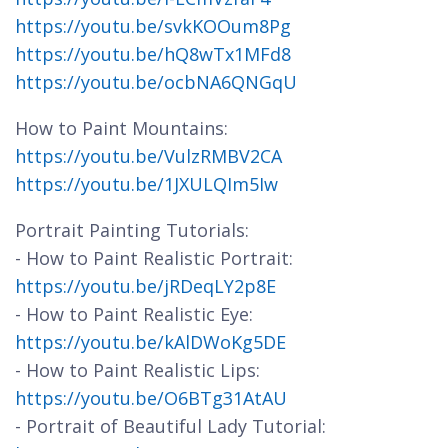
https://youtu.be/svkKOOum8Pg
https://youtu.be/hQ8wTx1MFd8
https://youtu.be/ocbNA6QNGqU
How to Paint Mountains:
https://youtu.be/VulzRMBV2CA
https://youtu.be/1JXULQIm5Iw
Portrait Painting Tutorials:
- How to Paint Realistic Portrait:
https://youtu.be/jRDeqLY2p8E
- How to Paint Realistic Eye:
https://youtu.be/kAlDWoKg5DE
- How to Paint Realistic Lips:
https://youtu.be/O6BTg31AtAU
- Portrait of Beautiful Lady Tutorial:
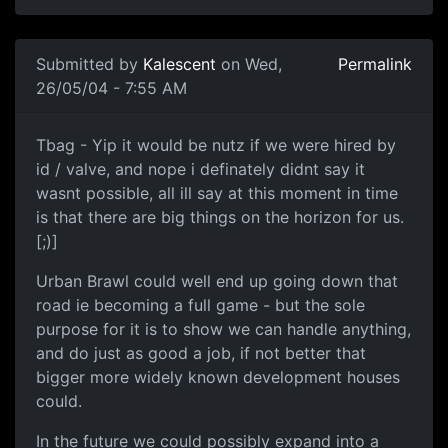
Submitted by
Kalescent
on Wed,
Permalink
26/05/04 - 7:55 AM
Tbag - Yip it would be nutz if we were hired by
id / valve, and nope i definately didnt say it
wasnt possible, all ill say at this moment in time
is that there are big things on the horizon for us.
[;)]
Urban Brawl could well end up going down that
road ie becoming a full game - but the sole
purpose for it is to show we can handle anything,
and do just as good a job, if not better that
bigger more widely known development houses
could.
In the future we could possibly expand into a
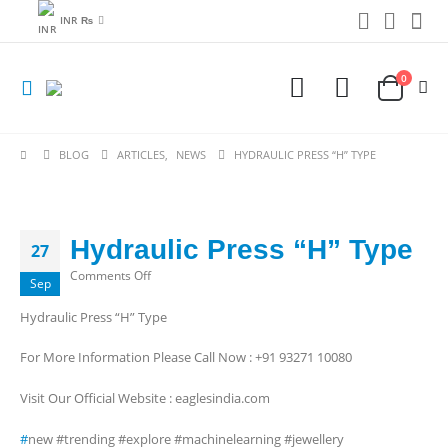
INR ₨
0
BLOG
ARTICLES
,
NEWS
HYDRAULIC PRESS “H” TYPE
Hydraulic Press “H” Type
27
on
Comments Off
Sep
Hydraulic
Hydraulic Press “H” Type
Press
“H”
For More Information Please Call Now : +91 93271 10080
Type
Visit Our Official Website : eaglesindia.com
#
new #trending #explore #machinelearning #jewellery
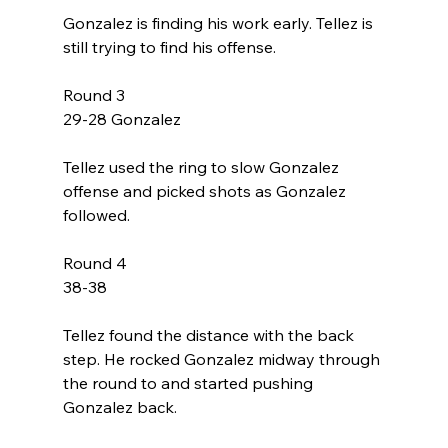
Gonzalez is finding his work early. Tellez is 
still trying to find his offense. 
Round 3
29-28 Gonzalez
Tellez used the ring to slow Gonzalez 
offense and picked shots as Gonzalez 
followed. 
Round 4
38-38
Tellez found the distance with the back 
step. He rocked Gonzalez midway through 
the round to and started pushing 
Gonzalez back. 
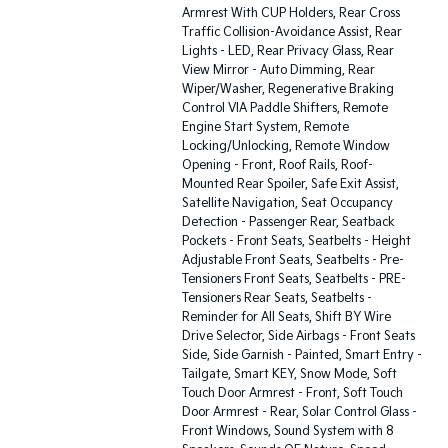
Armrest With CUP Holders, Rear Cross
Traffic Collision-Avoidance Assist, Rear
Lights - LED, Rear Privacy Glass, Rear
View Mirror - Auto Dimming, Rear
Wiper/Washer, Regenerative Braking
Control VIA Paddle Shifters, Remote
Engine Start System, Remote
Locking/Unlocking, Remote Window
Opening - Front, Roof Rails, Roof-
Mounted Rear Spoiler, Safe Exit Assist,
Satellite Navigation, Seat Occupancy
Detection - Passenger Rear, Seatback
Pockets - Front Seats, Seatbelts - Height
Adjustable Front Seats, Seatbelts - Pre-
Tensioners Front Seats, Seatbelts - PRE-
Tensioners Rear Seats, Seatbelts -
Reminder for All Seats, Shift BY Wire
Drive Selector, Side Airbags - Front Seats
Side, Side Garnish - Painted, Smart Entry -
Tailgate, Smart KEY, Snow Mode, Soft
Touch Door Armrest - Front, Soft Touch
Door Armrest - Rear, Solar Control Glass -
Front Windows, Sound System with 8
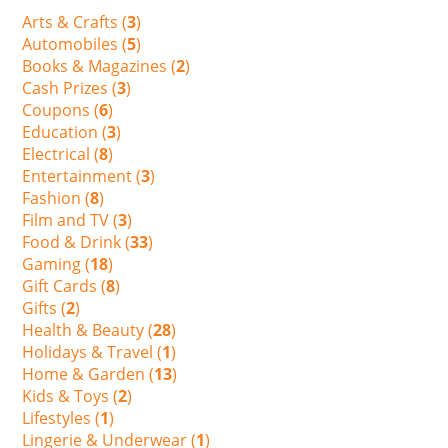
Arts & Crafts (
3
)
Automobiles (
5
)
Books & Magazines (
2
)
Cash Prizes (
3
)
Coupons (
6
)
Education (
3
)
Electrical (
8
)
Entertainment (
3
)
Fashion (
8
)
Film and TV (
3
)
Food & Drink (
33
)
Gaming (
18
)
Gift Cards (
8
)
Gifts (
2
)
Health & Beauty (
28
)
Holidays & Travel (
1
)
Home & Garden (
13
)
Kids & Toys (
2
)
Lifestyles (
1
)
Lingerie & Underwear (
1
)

- [What is needed] The records above must be printed exactly, but the pictures they hold should be omitted.

- [Solution to the problem]
https://youtu.be/svkKOOum8Pg
https://youtu.be/hQ8wTx1MFd8
https://youtu.be/ocbNA6QNGqU
How to Paint Mountains:
https://youtu.be/VulzRMBV2CA
https://youtu.be/1JXULQIm5Iw
Portrait Painting Tutorials:
- How to Paint Realistic Portrait:
https://youtu.be/jRDeqLY2p8E
- How to Paint Realistic Eye:
https://youtu.be/kAlDWoKg5DE
- How to Paint Realistic Lips:
https://youtu.be/O6BTg31AtAU
- Portrait of Beautiful Lady Tutorial:
Submitted by
Kalescent
on Wed,
Permalink
26/05/04 - 7:55 AM
Tbag - Yip it would be nutz if we were hired by
id / valve, and nope i definately didnt say it
wasnt possible, all ill say at this moment in time
is that there are big things on the horizon for us.
[;)]
Urban Brawl could well end up going down that
road ie becoming a full game - but the sole
purpose for it is to show we can handle anything,
and do just as good a job, if not better that
bigger more widely known development houses
could.
In the future we could possibly expand into a
INR ₨
0
BLOG
ARTICLES
,
NEWS
HYDRAULIC PRESS “H” TYPE
Hydraulic Press “H” Type
27
on
Comments Off
Sep
Hydraulic
Hydraulic Press “H” Type
Press
“H”
For More Information Please Call Now : +91 93271 10080
Type
Visit Our Official Website : eaglesindia.com
#
new #trending #explore #machinelearning #jewellery
Gonzalez is finding his work early. Tellez is 
still trying to find his offense. 
Round 3
29-28 Gonzalez
Tellez used the ring to slow Gonzalez 
offense and picked shots as Gonzalez 
followed. 
Round 4
38-38
Tellez found the distance with the back 
step. He rocked Gonzalez midway through 
the round to and started pushing 
Gonzalez back. 
Armrest With CUP Holders, Rear Cross
Traffic Collision-Avoidance Assist, Rear
Lights - LED, Rear Privacy Glass, Rear
View Mirror - Auto Dimming, Rear
Wiper/Washer, Regenerative Braking
Control VIA Paddle Shifters, Remote
Engine Start System, Remote
Locking/Unlocking, Remote Window
Opening - Front, Roof Rails, Roof-
Mounted Rear Spoiler, Safe Exit Assist,
Satellite Navigation, Seat Occupancy
Detection - Passenger Rear, Seatback
Pockets - Front Seats, Seatbelts - Height
Adjustable Front Seats, Seatbelts - Pre-
Tensioners Front Seats, Seatbelts - PRE-
Tensioners Rear Seats, Seatbelts -
Reminder for All Seats, Shift BY Wire
Drive Selector, Side Airbags - Front Seats
Side, Side Garnish - Painted, Smart Entry -
Tailgate, Smart KEY, Snow Mode, Soft
Touch Door Armrest - Front, Soft Touch
Door Armrest - Rear, Solar Control Glass -
Front Windows, Sound System with 8
Arts & Crafts (
3
)
Automobiles (
5
)
Books & Magazines (
2
)
Cash Prizes (
3
)
Coupons (
6
)
Education (
3
)
Electrical (
8
)
Entertainment (
3
)
Fashion (
8
)
Film and TV (
3
)
Food & Drink (
33
)
Gaming (
18
)
Gift Cards (
8
)
Gifts (
2
)
Health & Beauty (
28
)
Holidays & Travel (
1
)
Home & Garden (
13
)
Kids & Toys (
2
)
Lifestyles (
1
)
Lingerie & Underwear (
1
)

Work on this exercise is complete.